§ Data extracts:
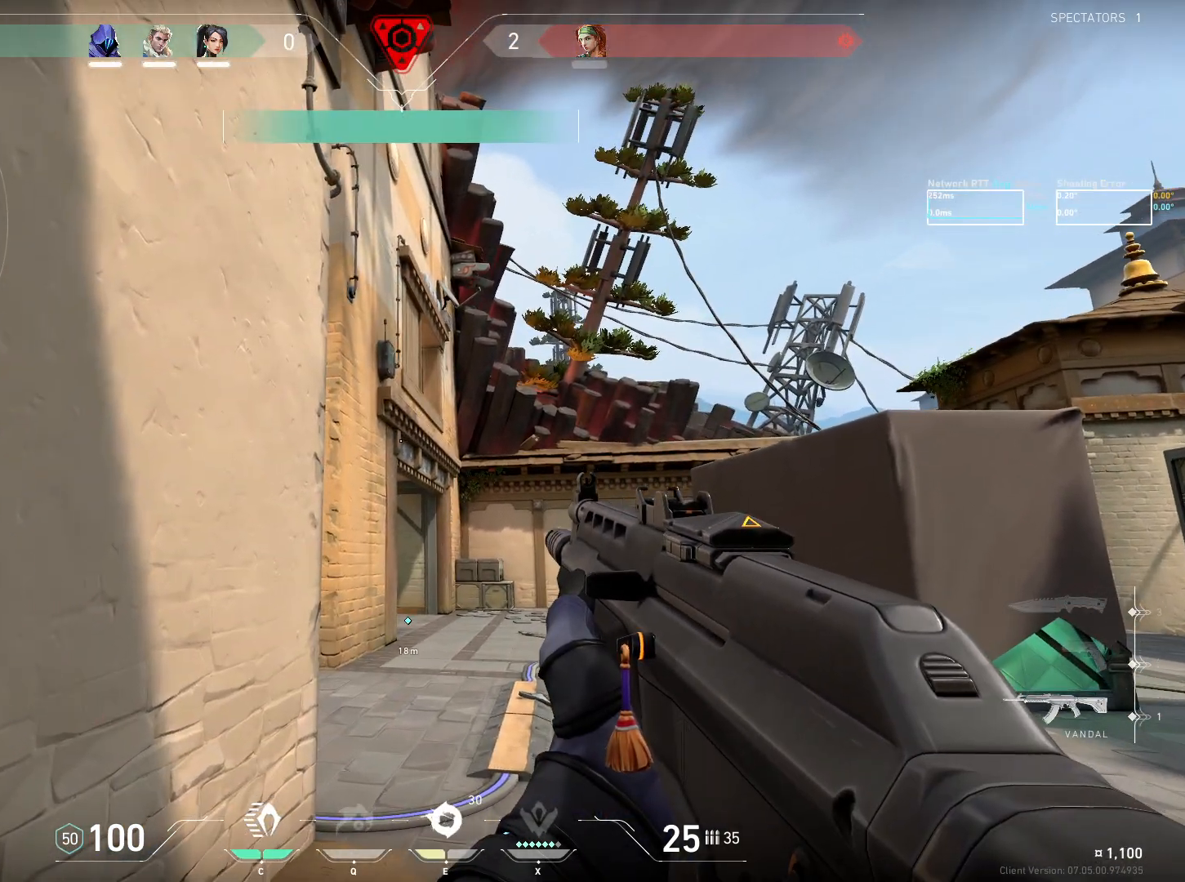
{"keys": [], "mouse": [], "events": [[50, "d", "down"], [250, "d", "up"]]}
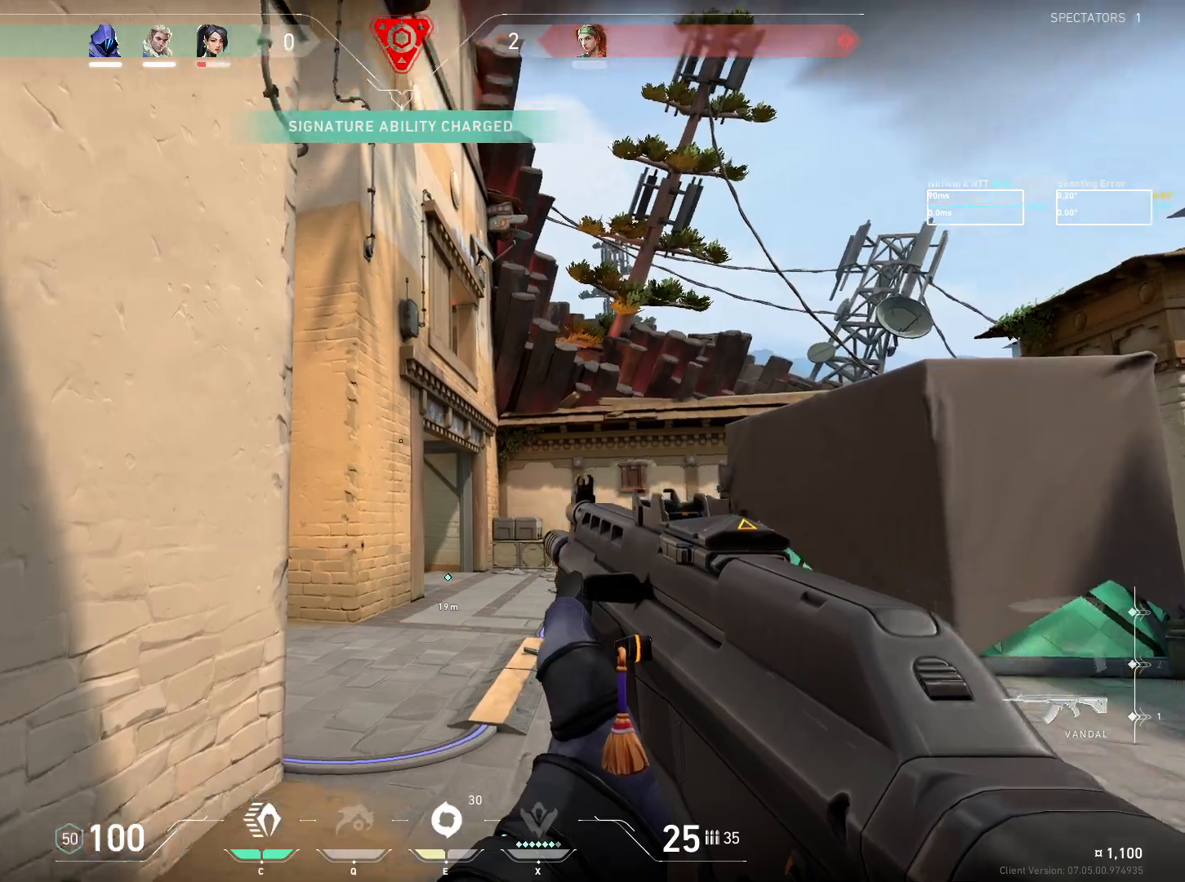
{"keys": [], "mouse": [], "events": []}
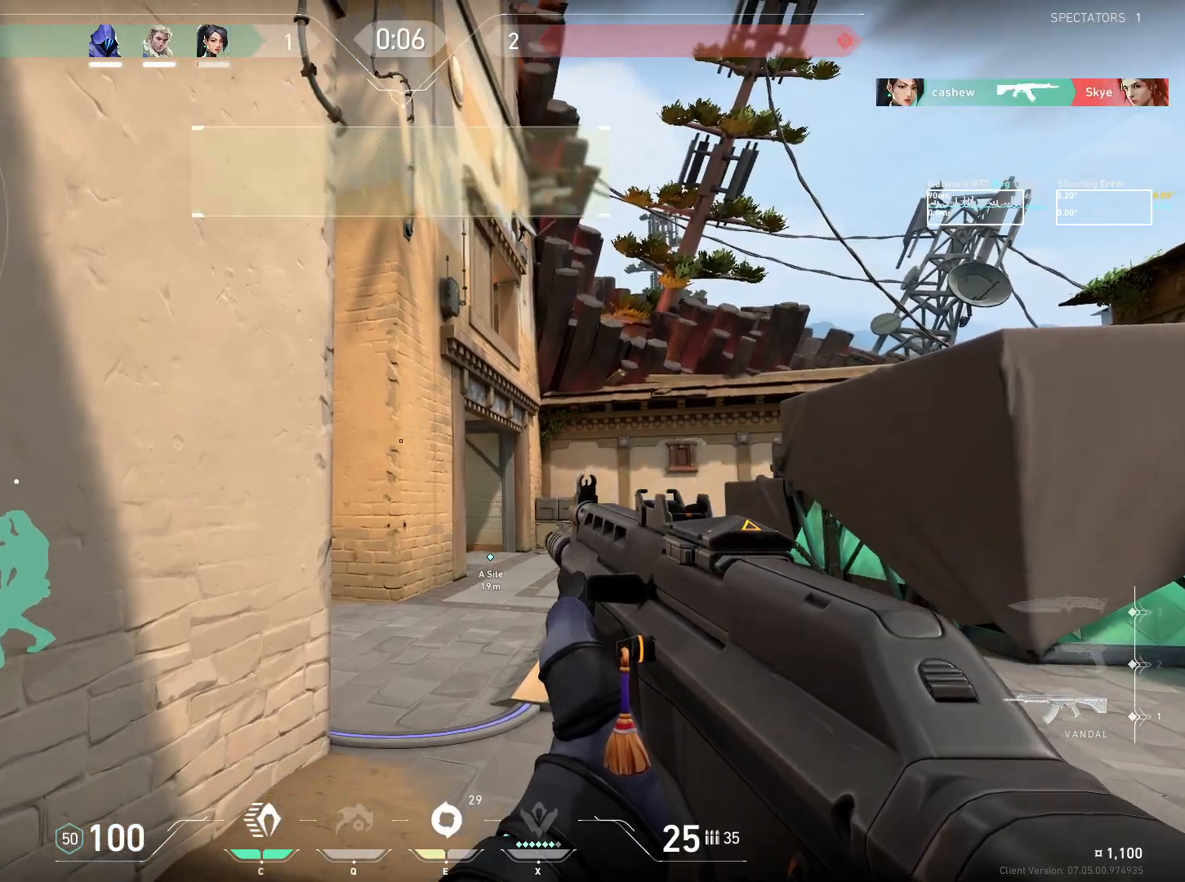
{"keys": ["d", "w"], "mouse": [], "events": [[167, "w", "down"], [217, "d", "down"]]}
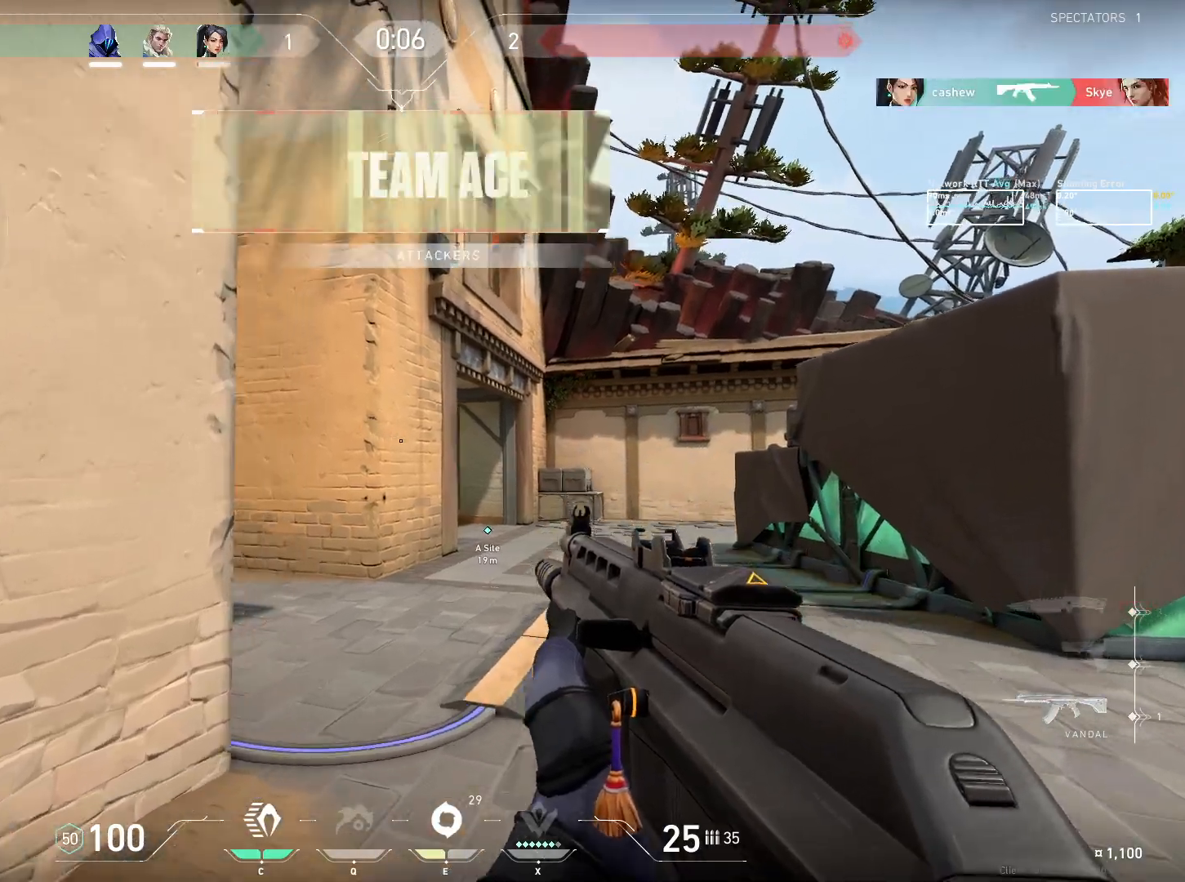
{"keys": ["d", "w"], "mouse": [], "events": [[83, "d", "up"], [383, "d", "down"]]}
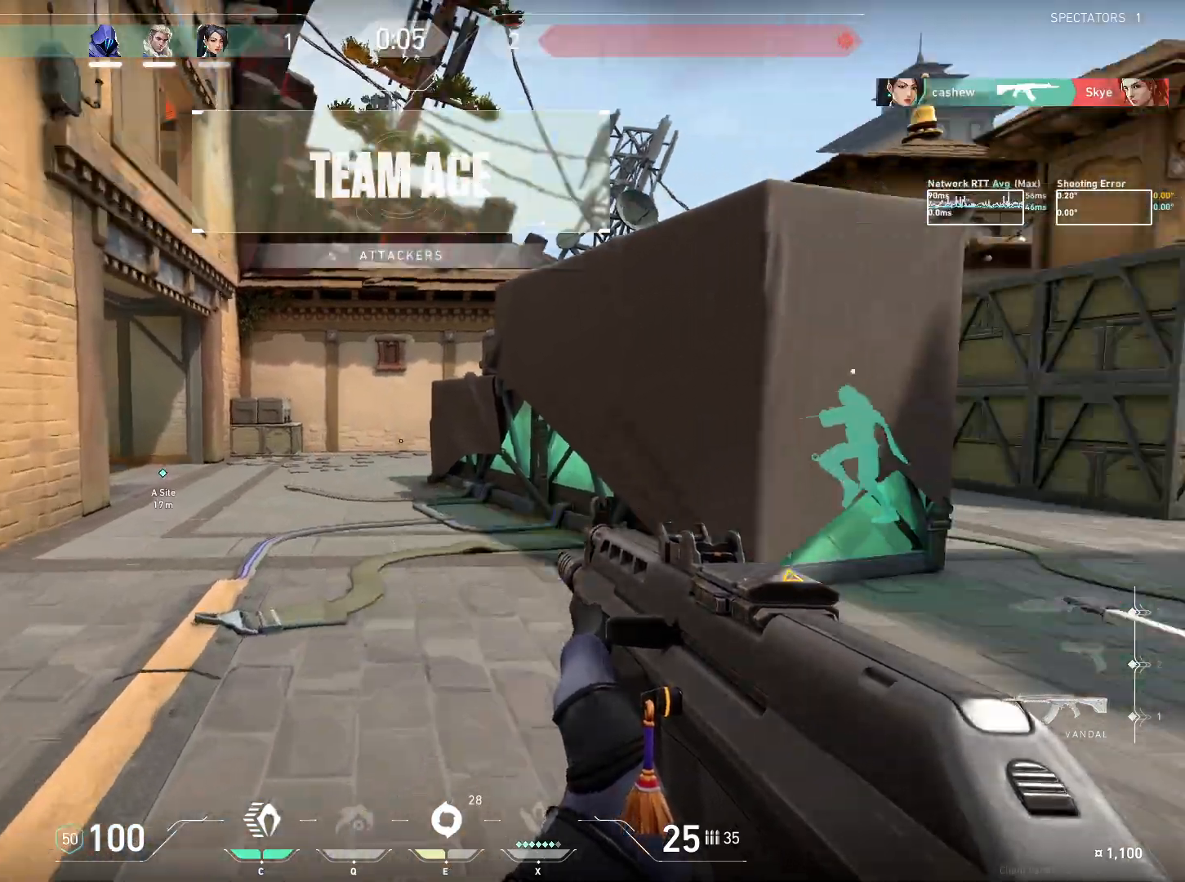
{"keys": ["d", "w"], "mouse": [], "events": []}
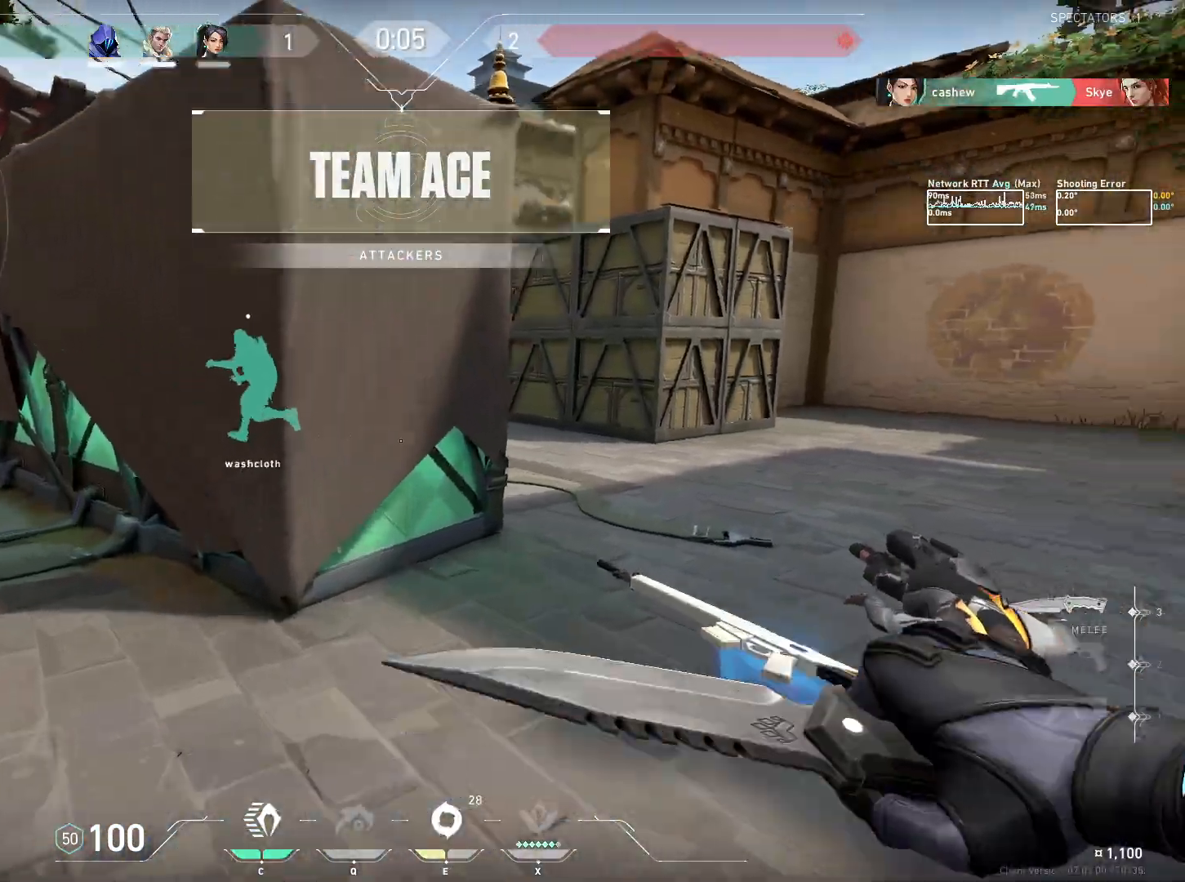
{"keys": ["w"], "mouse": [], "events": [[217, "d", "up"]]}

§ Instructions for the task: Take the entries shown above and quote them verbatim, passing over the pictures.

§ Task result:
{"keys": [], "mouse": [], "events": [[50, "d", "down"], [250, "d", "up"]]}
{"keys": [], "mouse": [], "events": []}
{"keys": ["d", "w"], "mouse": [], "events": [[167, "w", "down"], [217, "d", "down"]]}
{"keys": ["d", "w"], "mouse": [], "events": [[83, "d", "up"], [383, "d", "down"]]}
{"keys": ["d", "w"], "mouse": [], "events": []}
{"keys": ["w"], "mouse": [], "events": [[217, "d", "up"]]}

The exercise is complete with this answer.